Vous pourriez exprimer de plusieurs façons vos sentiments face à votre école et face à votre volonté d'y assurer la sécurité pour tout le monde. Composez un rap, une « toune » de rock ou un blues. Tirez le portrait des lieux où il y a eu des incidents violents. Racontez comment quelqu'un que vous connaissez a vécu la violence et ses conséquences inévitables. Ou avec des amis, imaginez une scène où vous auriez réussi à éviter des ennuis à l'école, et jouez-la aux autres.

Peu importe ce que vous choisissez de faire, montrez-le à quelqu'un d'autre, partagez vos expériences. Si vous écrivez une chanson, chantez-la avec vos amis devant la classe. Si vous faites une affiche, posez-la sur un mur, ou mieux encore, organisez un concours d'affiches et exposez-les toutes dans le corridor; faites un album-photos et faites-le circuler dans la classe. Montrez-le à vos parents et à vos voisins. Vous pourriez même le faire parvenir à une autre école de votre conseil scolaire ou de la province.

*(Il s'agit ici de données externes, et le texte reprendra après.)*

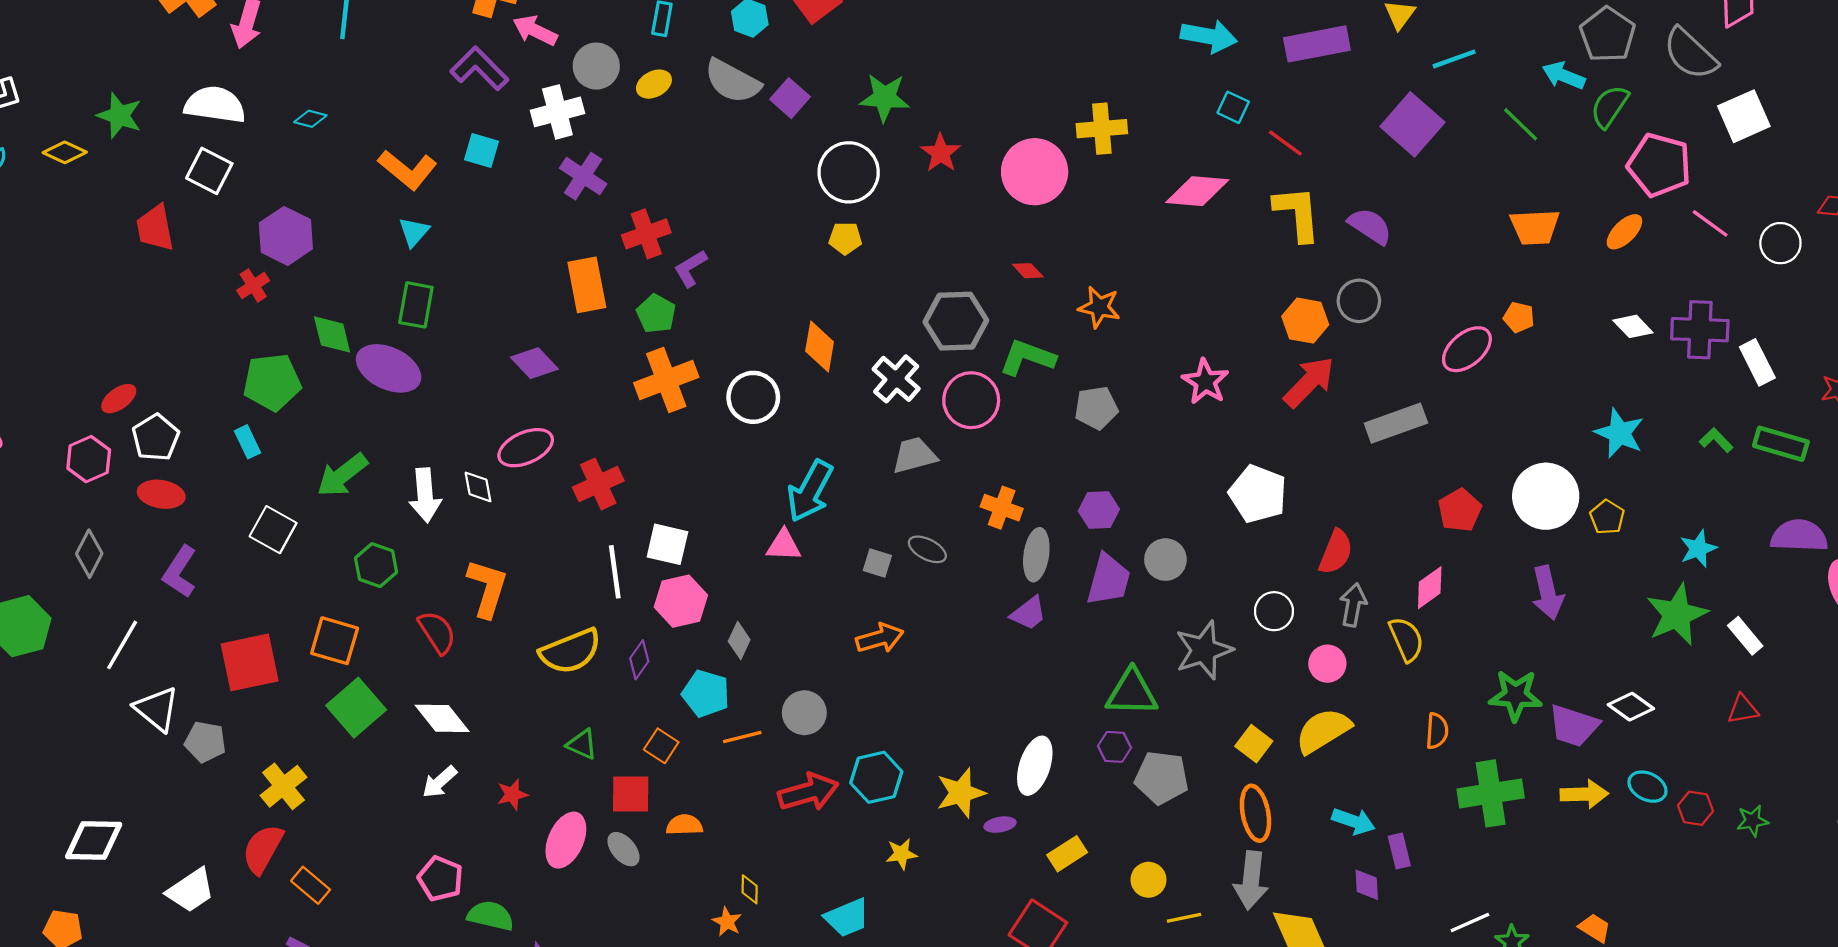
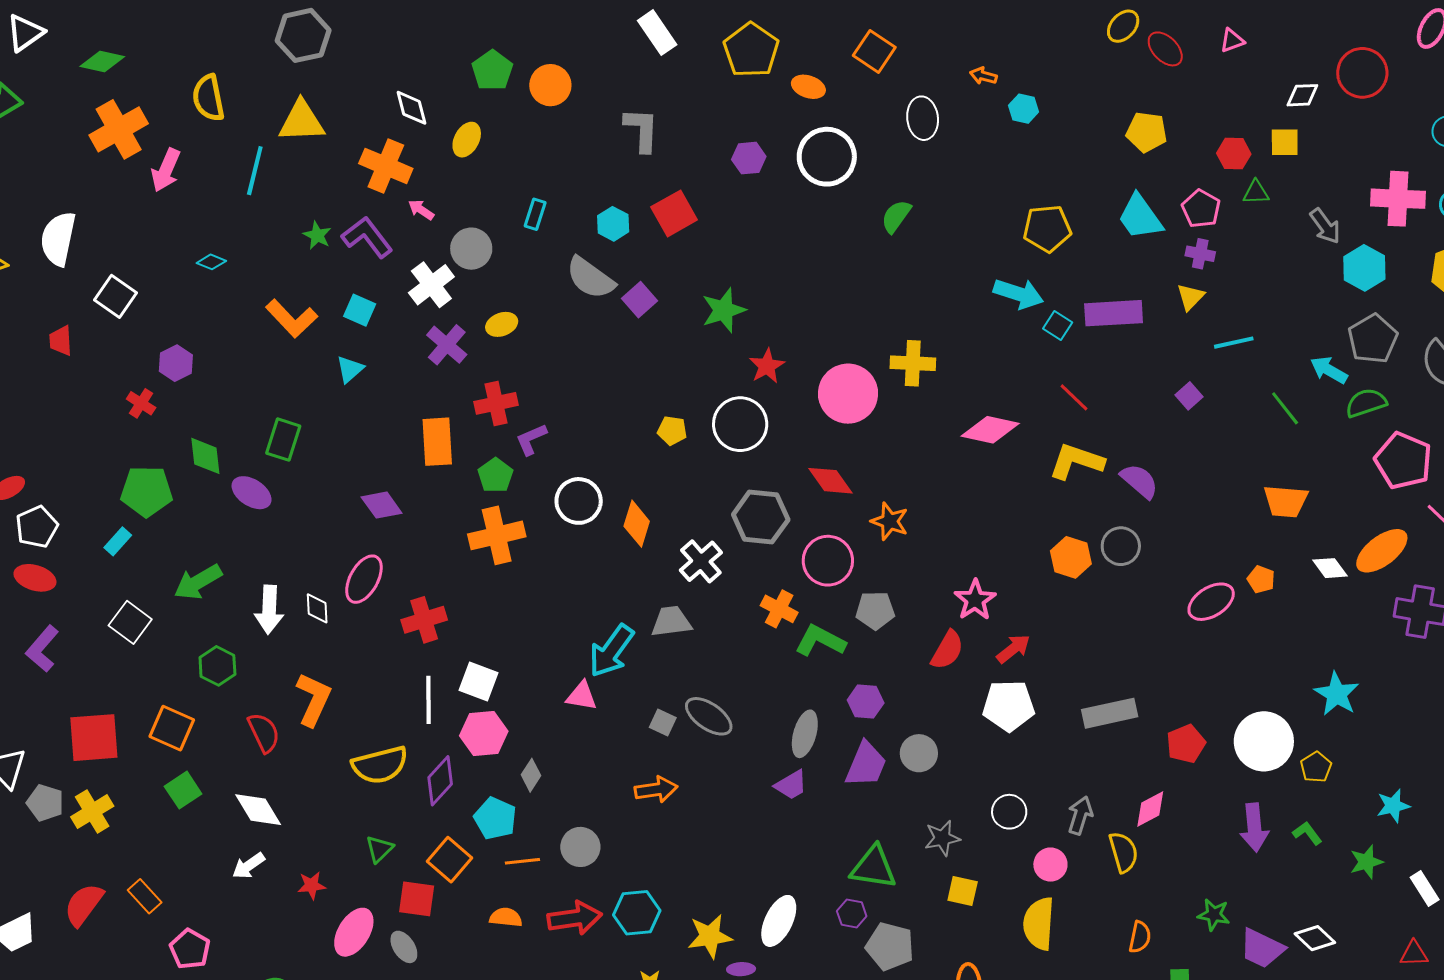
pink arrow: (535, 30) -> (421, 210), size x0.7
yellow ellipse: (654, 84) -> (502, 324), moved
green star: (885, 98) -> (724, 310), turned -30
white semicircle: (215, 105) -> (58, 239), moved, turned -94
green semicircle: (1610, 106) -> (1366, 403), turned 30
cyan square: (1233, 107) -> (1058, 325), moved
white cross: (557, 112) -> (431, 285), turned -30
green star: (119, 116) -> (317, 235), moved, size x0.7
purple square: (1412, 124) -> (1189, 396), size x0.5
white circle: (849, 172) -> (740, 424), moved
yellow L-shape: (1297, 213) -> (1076, 461), turned -74
red trapezoid: (155, 228) -> (61, 341), size x0.7
cyan triangle: (414, 232) -> (350, 369), moved
orange ellipse: (1624, 232) -> (1382, 551), moved, size x1.5
purple hexagon: (286, 236) -> (176, 363), size x0.7
red diamond: (1028, 271) -> (830, 481), size x1.6
red cross: (253, 285) -> (141, 403), turned -32
white diamond: (1633, 326) -> (1330, 568), moved
green L-shape: (1027, 358) -> (820, 641), moved
purple ellipse: (389, 368) -> (252, 493), size x0.7
red arrow: (1309, 382) -> (1013, 649), moved, size x0.7
white circle: (753, 397) -> (579, 501), moved
pink circle: (971, 400) -> (828, 561), moved
gray rectangle: (1396, 423) -> (1110, 713), moved
green L-shape: (1716, 440) -> (1307, 833), moved
cyan rectangle: (248, 442) -> (118, 541), turned 60
pink ellipse: (526, 448) -> (364, 579), turned -45
gray trapezoid: (914, 455) -> (671, 621), moved
white pentagon: (1258, 494) -> (1009, 706), turned -30
orange cross: (1002, 508) -> (779, 609), moved
gray ellipse: (927, 549) -> (709, 716), size x1.4
red semicircle: (1336, 552) -> (947, 650), moved
green star: (1677, 615) -> (1366, 862), size x0.6
gray star: (1204, 650) -> (942, 838), size x0.7
purple diamond: (639, 660) -> (440, 781), size x1.4
green star: (1515, 695) -> (1214, 915), size x0.7
green square: (356, 708) -> (183, 790), size x0.7
yellow semicircle: (1323, 731) -> (1039, 924), turned -62
green triangle: (582, 744) -> (379, 849), turned 44
yellow square: (1254, 744) -> (963, 891), moved, turned -32
orange square: (661, 746) -> (449, 860), size x1.4
yellow cross: (283, 786) -> (92, 812), moved
orange semicircle: (684, 825) -> (506, 917), moved
pink pentagon: (440, 879) -> (190, 949), moved
orange rectangle: (311, 885) -> (145, 896), moved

De partager vos poèmes, vos dessins, vos photos vous permettra d'en apprendre sur les autres. Le personnel et la direction peuvent vous aider à mettre sur pied un programme d'échange avec une autre école à l'extérieur de votre communauté. Découvrez si les mêmes problèmes se posent dans les autres écoles et comment chacune maîtrise la situation. Peut-être que leurs méthodes vous inspireront . . .

En fin de compte, retenez qu'il faut vous amuser en menant toutes ces activités et surtout, les faire au vu et au su de tous!